Once we were out of the house and driving back towards town, Helen Gerrish gradually began to relax a little. And I soon realised that she was the kind of person who talks a lot when they’re relaxed. In fact, as we approached the outskirts of Hey, passing through the superstore world of Sainsbury’s, B & Q, Homebase, and Comet, I realised that she hadn’t stopped talking for the last five minutes. And, of course, the only thing she wanted to talk about was Anna: Anna was this, Anna was that, Anna did this, Anna did that … it was as if she’d been waiting a long time to let it all out, and now that she’d started she just couldn’t stop.

I was quite content to let her do all the talking. For one thing, it saved me the bother of having to say anything. And for another … well, I wasn’t really listening to her anyway. I was too busy thinking about her husband instead. Graham Gerrish: a man whose seventeen-year-old daughter had slept in a room that belonged in the mind of a child abuser; a man who’d designed and decorated this room himself and used it now for viewing pornography; a man who professed to love his daughter, yet scorned his wife’s efforts and desire to find her.

Yes, he was definitely a man worth thinking about.
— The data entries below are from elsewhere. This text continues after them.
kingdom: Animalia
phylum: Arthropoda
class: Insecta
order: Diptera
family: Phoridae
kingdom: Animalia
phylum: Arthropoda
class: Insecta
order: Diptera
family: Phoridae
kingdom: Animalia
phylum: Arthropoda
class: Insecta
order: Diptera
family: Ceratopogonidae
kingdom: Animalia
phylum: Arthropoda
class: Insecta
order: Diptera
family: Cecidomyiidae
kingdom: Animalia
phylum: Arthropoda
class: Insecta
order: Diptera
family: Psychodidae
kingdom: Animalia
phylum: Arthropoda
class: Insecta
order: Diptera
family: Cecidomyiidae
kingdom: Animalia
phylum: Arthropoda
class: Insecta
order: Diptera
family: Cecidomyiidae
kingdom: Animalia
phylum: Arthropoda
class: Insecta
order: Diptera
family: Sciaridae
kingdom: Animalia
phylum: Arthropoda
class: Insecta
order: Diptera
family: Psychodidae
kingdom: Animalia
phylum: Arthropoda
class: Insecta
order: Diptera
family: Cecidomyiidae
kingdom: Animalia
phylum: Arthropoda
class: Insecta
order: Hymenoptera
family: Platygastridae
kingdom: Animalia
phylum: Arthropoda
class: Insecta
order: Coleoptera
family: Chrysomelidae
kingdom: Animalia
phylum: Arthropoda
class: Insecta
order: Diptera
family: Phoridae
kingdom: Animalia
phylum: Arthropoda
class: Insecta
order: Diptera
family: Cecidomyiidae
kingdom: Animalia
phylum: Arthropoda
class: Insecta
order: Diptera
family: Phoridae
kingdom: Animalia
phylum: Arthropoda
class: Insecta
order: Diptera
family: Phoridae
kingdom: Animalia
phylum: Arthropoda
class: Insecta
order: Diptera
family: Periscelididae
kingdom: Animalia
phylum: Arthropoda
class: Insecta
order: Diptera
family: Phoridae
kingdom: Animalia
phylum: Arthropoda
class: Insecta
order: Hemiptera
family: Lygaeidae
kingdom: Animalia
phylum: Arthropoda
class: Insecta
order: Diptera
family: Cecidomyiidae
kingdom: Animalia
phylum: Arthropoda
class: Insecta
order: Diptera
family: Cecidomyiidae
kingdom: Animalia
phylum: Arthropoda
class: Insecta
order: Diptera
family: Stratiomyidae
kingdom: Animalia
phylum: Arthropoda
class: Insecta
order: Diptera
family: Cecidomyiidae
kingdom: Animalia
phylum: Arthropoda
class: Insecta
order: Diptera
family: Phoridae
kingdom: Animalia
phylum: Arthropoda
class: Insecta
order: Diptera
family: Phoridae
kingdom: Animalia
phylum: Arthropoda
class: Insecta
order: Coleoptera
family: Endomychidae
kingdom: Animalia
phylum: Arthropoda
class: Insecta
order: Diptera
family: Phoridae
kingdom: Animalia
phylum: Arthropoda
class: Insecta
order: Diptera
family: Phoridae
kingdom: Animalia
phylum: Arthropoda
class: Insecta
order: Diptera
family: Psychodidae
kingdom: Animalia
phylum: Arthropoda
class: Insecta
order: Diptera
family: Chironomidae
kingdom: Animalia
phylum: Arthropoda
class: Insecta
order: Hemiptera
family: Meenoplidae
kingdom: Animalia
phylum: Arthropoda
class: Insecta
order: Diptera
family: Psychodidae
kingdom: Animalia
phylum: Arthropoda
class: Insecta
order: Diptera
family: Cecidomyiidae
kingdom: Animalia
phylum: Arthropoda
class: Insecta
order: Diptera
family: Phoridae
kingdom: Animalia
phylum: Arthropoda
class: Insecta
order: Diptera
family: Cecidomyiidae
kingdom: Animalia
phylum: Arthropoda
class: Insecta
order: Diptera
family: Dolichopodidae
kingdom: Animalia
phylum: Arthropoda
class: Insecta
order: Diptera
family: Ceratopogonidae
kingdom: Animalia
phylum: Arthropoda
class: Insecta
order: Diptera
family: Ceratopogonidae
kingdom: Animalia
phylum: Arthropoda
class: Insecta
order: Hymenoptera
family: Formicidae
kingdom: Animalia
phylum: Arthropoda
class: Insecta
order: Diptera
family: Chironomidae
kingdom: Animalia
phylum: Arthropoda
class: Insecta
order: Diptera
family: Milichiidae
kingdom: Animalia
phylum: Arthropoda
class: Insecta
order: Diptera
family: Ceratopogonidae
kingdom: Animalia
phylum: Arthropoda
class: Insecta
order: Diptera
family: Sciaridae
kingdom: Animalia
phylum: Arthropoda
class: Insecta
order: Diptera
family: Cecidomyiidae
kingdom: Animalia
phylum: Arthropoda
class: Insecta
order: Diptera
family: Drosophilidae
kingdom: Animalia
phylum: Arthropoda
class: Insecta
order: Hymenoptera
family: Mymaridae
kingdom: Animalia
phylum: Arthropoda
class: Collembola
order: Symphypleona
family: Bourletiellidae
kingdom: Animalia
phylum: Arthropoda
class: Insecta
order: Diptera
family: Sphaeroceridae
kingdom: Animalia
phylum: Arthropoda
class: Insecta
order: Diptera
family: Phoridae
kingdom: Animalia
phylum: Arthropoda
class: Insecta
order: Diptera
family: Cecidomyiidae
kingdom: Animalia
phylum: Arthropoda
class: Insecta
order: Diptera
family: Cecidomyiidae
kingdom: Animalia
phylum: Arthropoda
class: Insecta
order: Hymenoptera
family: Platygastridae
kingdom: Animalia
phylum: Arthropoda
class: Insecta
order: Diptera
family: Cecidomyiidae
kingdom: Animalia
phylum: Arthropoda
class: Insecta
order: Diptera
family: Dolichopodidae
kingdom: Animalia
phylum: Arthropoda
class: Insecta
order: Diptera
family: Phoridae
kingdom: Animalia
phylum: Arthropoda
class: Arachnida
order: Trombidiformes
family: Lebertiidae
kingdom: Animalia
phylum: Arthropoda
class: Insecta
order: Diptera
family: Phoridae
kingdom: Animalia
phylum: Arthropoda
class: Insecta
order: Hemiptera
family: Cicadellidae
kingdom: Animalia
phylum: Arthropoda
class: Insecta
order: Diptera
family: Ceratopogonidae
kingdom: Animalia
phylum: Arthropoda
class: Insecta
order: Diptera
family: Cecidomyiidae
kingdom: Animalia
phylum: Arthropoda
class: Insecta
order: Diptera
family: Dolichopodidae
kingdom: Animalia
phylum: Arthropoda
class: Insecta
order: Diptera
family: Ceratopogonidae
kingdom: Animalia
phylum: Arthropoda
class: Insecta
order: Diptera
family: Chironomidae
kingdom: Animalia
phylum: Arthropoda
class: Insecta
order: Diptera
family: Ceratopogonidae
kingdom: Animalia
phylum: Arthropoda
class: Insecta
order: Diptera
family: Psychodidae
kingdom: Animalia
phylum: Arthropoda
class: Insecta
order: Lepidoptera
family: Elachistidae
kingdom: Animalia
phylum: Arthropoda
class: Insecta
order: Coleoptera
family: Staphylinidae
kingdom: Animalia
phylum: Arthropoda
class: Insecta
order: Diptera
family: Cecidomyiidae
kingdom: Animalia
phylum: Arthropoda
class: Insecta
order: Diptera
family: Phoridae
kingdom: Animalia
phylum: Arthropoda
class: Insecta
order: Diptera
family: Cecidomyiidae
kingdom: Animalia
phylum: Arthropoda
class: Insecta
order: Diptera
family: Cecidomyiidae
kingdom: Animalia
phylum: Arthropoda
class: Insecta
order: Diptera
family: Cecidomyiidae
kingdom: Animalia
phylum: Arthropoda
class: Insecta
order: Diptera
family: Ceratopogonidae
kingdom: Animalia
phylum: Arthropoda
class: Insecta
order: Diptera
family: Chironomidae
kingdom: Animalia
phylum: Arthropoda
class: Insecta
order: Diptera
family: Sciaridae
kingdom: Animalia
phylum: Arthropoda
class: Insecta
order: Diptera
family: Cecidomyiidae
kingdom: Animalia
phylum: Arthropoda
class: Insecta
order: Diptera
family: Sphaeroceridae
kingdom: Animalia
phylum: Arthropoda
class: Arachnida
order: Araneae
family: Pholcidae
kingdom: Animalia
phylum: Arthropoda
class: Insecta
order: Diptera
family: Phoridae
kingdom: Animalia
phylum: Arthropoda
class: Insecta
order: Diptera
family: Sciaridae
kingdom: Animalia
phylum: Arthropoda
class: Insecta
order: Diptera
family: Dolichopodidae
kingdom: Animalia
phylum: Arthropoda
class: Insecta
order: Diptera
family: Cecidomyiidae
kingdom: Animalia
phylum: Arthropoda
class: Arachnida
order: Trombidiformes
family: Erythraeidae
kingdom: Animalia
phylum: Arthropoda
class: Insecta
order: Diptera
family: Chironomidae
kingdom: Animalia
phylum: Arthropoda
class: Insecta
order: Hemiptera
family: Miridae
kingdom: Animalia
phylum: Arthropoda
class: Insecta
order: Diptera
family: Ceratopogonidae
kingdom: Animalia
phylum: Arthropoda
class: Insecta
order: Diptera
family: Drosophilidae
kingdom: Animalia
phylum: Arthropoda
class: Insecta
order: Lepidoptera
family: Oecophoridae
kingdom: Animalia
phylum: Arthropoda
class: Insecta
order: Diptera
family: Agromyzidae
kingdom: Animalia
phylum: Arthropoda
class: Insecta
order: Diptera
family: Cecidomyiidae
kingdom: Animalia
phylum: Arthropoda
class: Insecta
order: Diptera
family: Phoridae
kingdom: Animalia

It took another twenty minutes or so to get to Anna’s
flat. It was in an area of town called Quayside, just south of the river. Quayside is the kind of place that’s quiet during the day but comes to life at night, especially at the weekends. It used to be a working dock, but most of the old warehouses and boatyard buildings are now nightclubs – the Hippodrome, Tiffany’s, the Quay Club. The surrounding streets are dotted with pubs, restaurants, and fast-food places, a lot of which have opened quite recently, and most of these newer establishments have a relatively safe reputation. But there are still one or two places around where the entertainment on offer is just as seedy as it was before all the bright young things arrived, and The Wyvern, the pub where Anna worked, was one of those places.

It was still raining as I pulled into the car park of a block of flats at the far end of Quayside, and as we got out of the car and crossed over to the flats, I could see the lights of the neighbouring nightclubs flickering brightly in the rain. It was still too early for the clubs to be open, but even now I could feel the promise of the night to come in the air: the noise, the heat, the dancing, the drinking … the fighting, the fucking … the promise of love and despair …

It was all there.

‘… but, of course,’ Helen Gerrish was saying, ‘even though we were against her moving out in the first place, we still helped her out with the deposit.’

We’d reached the entrance to the flats now, and Helen, I guessed, was telling me about Anna’s rent, or how she managed to afford it … or something like that.

I looked at her and smiled.

She opened the front door and I followed her up two
flights of steps to the second floor, then along a corridor to Anna’s flat. As Helen put the key in the lock, I could tell that she was beginning to get anxious again. She’d stopped talking, and her face had become pinched and tense.

‘Are you sure you want to do this?’ I asked her. ‘You can wait outside if you like. I won’t be long.’